[EXERCISE DATA — start]

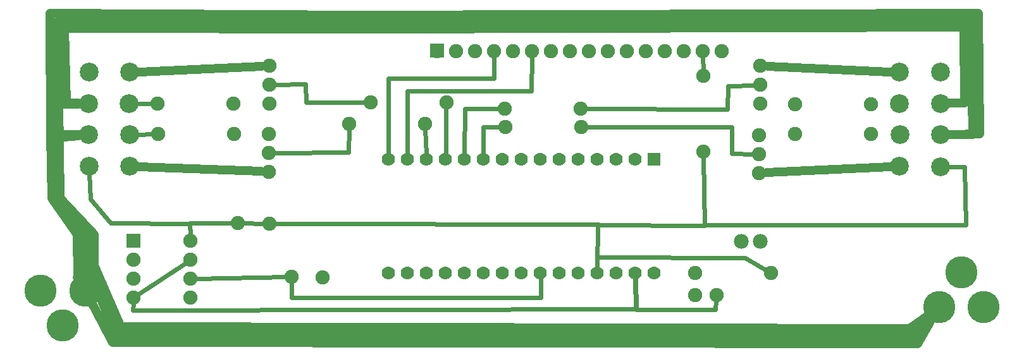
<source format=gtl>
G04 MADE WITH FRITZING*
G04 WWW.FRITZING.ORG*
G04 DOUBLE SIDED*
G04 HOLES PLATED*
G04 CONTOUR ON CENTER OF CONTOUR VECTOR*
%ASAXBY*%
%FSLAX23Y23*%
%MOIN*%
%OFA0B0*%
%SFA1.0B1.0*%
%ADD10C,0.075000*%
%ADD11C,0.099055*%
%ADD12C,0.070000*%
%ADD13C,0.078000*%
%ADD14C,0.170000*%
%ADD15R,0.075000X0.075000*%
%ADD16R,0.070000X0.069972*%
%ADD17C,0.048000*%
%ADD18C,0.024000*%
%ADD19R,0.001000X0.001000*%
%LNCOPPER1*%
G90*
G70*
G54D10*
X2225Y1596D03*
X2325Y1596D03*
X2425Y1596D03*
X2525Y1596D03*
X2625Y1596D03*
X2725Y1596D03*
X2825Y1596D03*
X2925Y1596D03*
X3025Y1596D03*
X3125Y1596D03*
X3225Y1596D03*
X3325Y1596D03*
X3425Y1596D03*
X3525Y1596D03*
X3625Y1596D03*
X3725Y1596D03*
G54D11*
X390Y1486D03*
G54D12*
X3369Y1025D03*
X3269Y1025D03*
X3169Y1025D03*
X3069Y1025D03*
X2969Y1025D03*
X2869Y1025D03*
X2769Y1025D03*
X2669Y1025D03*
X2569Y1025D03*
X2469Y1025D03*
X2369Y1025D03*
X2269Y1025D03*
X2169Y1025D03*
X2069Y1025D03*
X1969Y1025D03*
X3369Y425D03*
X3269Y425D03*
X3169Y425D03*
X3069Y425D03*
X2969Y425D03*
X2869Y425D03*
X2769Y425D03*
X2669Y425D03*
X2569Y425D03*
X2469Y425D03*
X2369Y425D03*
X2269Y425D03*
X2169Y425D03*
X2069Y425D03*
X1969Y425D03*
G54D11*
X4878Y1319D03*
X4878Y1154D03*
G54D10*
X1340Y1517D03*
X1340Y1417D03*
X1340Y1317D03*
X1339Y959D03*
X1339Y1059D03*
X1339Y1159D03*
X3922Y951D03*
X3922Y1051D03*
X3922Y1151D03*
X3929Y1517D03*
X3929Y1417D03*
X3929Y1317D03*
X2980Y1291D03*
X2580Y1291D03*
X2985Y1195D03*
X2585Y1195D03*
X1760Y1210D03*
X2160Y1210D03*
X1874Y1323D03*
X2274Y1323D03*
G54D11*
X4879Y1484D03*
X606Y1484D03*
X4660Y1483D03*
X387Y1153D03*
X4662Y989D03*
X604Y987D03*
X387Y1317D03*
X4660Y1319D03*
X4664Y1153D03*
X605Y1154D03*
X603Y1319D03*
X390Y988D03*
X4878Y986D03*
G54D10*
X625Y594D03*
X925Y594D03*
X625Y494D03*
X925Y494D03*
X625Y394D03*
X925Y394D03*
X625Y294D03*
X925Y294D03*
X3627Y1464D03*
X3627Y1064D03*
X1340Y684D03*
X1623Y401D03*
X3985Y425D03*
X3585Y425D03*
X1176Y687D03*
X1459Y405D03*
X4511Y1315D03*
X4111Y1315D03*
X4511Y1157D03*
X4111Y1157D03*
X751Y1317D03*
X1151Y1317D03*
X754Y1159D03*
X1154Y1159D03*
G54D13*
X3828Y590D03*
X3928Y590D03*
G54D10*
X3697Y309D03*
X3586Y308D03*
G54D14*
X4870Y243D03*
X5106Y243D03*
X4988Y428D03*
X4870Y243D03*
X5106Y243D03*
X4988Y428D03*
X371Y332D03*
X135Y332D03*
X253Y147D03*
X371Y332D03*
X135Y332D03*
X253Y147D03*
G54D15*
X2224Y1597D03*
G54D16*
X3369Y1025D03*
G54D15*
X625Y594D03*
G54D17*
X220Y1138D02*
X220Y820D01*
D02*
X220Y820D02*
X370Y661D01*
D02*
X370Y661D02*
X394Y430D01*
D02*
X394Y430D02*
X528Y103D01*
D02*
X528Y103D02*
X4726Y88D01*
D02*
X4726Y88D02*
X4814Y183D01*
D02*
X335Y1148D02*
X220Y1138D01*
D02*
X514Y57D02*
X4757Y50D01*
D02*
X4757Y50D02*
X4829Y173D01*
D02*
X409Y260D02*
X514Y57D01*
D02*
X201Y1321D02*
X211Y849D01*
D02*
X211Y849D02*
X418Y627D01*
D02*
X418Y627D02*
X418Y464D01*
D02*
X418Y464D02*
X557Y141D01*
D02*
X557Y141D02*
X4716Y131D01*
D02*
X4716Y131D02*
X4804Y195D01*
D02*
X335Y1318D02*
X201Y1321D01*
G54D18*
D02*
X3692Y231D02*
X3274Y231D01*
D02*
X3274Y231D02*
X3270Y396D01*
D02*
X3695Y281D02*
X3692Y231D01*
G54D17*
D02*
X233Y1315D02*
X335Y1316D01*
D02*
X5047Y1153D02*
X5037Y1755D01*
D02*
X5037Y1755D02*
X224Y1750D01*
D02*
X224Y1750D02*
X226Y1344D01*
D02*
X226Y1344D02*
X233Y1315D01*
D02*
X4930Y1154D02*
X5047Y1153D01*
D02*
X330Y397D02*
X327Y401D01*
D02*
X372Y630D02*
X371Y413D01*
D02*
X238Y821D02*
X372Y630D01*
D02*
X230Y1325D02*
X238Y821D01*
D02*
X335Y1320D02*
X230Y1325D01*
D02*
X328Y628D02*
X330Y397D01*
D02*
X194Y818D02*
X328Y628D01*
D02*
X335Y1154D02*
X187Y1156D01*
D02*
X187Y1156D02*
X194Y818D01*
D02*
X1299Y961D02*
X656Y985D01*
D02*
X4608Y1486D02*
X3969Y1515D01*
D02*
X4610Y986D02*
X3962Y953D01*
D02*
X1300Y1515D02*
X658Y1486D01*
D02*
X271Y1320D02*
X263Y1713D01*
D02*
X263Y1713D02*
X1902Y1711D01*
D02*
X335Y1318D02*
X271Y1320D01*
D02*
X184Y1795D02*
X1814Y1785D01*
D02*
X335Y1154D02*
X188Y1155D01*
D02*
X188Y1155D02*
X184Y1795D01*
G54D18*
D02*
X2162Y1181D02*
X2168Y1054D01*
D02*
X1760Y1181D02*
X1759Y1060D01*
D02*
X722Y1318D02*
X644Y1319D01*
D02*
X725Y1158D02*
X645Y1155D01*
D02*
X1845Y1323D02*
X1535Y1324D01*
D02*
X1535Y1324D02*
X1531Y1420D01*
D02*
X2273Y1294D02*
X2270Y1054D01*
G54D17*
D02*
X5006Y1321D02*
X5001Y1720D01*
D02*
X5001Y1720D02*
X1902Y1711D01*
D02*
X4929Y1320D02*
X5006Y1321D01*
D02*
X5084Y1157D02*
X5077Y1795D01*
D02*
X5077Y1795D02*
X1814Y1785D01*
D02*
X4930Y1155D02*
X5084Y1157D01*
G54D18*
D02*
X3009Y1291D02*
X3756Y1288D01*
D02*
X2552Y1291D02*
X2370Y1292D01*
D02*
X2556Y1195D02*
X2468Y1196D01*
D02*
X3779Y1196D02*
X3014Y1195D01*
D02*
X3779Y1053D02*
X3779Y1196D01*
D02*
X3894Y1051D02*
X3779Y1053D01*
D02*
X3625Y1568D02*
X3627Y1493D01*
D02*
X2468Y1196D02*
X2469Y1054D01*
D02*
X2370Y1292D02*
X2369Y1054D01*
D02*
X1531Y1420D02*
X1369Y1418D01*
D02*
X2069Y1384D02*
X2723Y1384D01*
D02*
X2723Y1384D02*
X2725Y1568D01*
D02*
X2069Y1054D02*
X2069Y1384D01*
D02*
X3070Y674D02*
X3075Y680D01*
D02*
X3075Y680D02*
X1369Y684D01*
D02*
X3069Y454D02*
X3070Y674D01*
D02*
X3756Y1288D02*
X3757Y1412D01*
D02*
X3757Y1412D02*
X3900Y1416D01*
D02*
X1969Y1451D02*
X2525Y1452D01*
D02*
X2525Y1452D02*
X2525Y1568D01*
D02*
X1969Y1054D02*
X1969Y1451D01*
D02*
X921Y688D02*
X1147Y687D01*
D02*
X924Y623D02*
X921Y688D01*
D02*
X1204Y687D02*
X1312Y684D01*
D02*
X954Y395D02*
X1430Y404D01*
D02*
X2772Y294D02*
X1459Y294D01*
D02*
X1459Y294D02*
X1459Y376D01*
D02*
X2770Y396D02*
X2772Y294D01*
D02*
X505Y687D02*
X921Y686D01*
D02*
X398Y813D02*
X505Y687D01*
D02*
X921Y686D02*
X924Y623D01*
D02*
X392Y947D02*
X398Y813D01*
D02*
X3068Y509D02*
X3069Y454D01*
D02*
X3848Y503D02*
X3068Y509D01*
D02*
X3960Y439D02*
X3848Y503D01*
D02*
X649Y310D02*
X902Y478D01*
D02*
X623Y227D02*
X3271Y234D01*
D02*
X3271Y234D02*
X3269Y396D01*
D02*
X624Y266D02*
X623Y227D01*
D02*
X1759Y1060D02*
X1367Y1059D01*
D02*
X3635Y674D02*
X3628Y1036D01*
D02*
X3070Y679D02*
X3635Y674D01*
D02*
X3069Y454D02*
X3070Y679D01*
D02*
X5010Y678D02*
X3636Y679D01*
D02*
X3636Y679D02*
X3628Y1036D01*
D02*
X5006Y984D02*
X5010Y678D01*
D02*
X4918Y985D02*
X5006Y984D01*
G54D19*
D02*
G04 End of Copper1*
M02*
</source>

[EXERCISE DATA — finish]
[EXERCISE DATA — start]

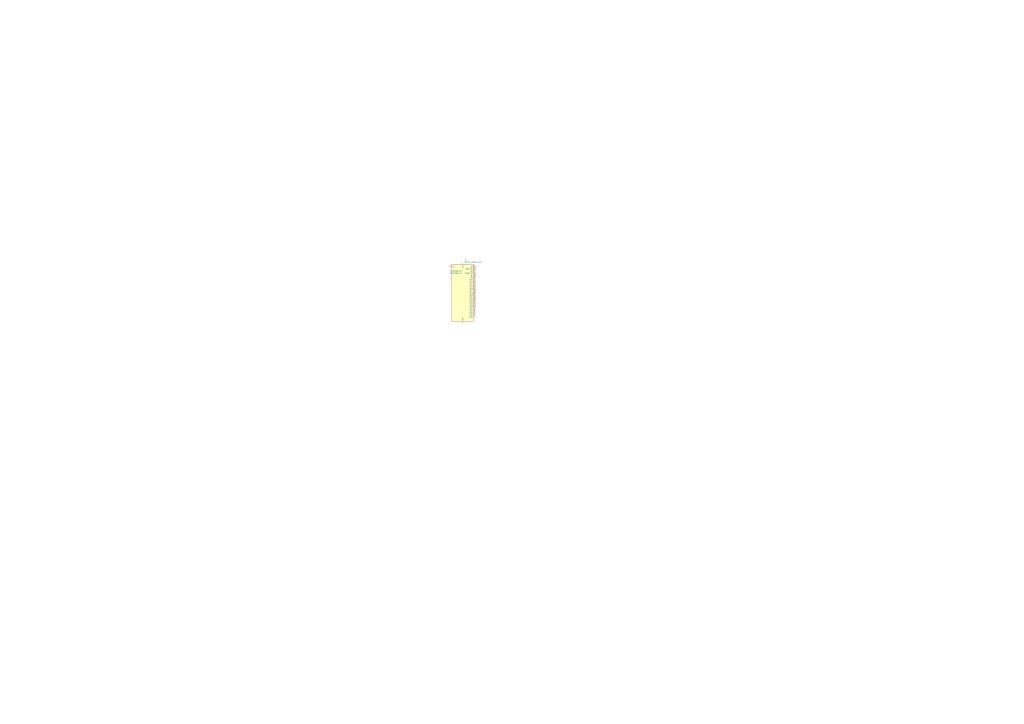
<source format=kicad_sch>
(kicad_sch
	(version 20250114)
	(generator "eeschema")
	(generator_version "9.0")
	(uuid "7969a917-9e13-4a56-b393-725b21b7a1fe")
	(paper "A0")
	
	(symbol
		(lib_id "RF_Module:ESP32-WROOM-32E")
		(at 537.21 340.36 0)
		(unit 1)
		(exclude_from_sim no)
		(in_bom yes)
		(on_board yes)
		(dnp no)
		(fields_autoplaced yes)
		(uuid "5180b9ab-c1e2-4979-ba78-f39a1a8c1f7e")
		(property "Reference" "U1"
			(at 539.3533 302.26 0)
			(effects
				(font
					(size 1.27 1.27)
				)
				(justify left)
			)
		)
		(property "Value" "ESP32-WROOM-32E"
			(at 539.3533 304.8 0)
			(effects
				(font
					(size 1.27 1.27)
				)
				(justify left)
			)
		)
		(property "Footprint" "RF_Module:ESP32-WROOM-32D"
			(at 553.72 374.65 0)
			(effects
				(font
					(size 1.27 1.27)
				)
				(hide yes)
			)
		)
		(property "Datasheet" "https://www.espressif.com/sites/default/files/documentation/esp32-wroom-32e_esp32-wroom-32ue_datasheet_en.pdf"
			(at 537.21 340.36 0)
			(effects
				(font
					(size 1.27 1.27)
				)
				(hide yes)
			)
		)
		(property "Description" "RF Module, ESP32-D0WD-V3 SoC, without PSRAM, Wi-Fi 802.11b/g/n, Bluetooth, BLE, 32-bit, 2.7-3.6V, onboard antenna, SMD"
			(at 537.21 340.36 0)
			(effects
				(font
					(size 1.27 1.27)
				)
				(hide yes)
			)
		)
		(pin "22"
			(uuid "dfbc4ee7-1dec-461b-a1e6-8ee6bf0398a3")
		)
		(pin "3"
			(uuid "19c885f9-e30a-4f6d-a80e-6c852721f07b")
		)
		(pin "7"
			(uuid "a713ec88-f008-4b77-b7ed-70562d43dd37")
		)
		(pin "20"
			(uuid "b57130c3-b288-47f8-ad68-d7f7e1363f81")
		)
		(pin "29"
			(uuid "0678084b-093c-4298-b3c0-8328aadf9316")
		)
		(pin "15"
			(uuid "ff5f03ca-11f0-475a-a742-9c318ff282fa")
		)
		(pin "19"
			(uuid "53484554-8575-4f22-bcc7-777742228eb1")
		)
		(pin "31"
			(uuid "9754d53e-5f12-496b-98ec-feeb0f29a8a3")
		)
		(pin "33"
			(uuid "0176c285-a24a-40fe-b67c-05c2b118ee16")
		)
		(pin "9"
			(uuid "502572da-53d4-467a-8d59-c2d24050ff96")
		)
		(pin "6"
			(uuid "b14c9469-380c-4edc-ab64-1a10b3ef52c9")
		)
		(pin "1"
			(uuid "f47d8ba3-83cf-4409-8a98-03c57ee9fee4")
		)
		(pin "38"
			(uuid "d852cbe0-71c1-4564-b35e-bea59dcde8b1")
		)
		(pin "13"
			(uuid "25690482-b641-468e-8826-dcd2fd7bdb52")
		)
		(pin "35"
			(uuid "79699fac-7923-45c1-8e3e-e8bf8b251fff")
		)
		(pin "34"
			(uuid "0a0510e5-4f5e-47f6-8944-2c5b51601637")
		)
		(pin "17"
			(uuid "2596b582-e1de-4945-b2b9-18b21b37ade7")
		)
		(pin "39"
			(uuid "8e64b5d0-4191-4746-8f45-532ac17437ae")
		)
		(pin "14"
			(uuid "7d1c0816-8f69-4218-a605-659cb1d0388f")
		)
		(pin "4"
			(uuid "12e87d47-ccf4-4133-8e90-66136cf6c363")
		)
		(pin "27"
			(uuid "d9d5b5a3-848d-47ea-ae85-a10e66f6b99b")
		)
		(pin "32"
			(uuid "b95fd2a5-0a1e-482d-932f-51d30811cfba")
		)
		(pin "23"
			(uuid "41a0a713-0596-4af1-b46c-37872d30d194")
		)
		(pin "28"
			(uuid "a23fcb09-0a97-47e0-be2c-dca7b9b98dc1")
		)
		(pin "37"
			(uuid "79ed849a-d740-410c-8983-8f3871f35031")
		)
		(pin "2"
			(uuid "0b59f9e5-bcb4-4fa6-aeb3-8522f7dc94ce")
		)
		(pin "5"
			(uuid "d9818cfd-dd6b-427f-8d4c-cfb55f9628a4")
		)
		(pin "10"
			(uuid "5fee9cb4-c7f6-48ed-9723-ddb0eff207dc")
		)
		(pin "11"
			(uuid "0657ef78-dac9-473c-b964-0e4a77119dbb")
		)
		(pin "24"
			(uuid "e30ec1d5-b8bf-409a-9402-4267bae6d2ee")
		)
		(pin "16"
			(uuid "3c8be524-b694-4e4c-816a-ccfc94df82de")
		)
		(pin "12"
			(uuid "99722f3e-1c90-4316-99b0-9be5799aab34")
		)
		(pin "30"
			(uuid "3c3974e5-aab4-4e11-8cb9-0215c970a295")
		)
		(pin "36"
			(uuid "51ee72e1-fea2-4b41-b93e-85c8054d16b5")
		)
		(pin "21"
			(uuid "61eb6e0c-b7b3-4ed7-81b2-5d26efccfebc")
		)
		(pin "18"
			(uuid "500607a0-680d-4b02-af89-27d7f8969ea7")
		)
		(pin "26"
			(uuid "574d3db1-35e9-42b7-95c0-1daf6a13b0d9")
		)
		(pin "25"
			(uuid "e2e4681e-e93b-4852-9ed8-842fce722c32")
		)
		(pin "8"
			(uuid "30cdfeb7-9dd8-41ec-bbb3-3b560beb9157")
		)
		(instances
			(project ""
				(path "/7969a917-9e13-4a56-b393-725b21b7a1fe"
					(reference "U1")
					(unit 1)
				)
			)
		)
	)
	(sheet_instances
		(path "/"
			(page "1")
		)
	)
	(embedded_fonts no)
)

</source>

[EXERCISE DATA — finish]

EXERCISE INSTRUCTIONS:
Give again exactly, and only, the lines above starting at the one with "X3627Y1064D03*" and ending at the one with "X4726Y88D02*".

RESULT:
X3627Y1064D03*
X1340Y684D03*
X1623Y401D03*
X3985Y425D03*
X3585Y425D03*
X1176Y687D03*
X1459Y405D03*
X4511Y1315D03*
X4111Y1315D03*
X4511Y1157D03*
X4111Y1157D03*
X751Y1317D03*
X1151Y1317D03*
X754Y1159D03*
X1154Y1159D03*
G54D13*
X3828Y590D03*
X3928Y590D03*
G54D10*
X3697Y309D03*
X3586Y308D03*
G54D14*
X4870Y243D03*
X5106Y243D03*
X4988Y428D03*
X4870Y243D03*
X5106Y243D03*
X4988Y428D03*
X371Y332D03*
X135Y332D03*
X253Y147D03*
X371Y332D03*
X135Y332D03*
X253Y147D03*
G54D15*
X2224Y1597D03*
G54D16*
X3369Y1025D03*
G54D15*
X625Y594D03*
G54D17*
X220Y1138D02*
X220Y820D01*
D02*
X220Y820D02*
X370Y661D01*
D02*
X370Y661D02*
X394Y430D01*
D02*
X394Y430D02*
X528Y103D01*
D02*
X528Y103D02*
X4726Y88D01*
D02*
X4726Y88D02*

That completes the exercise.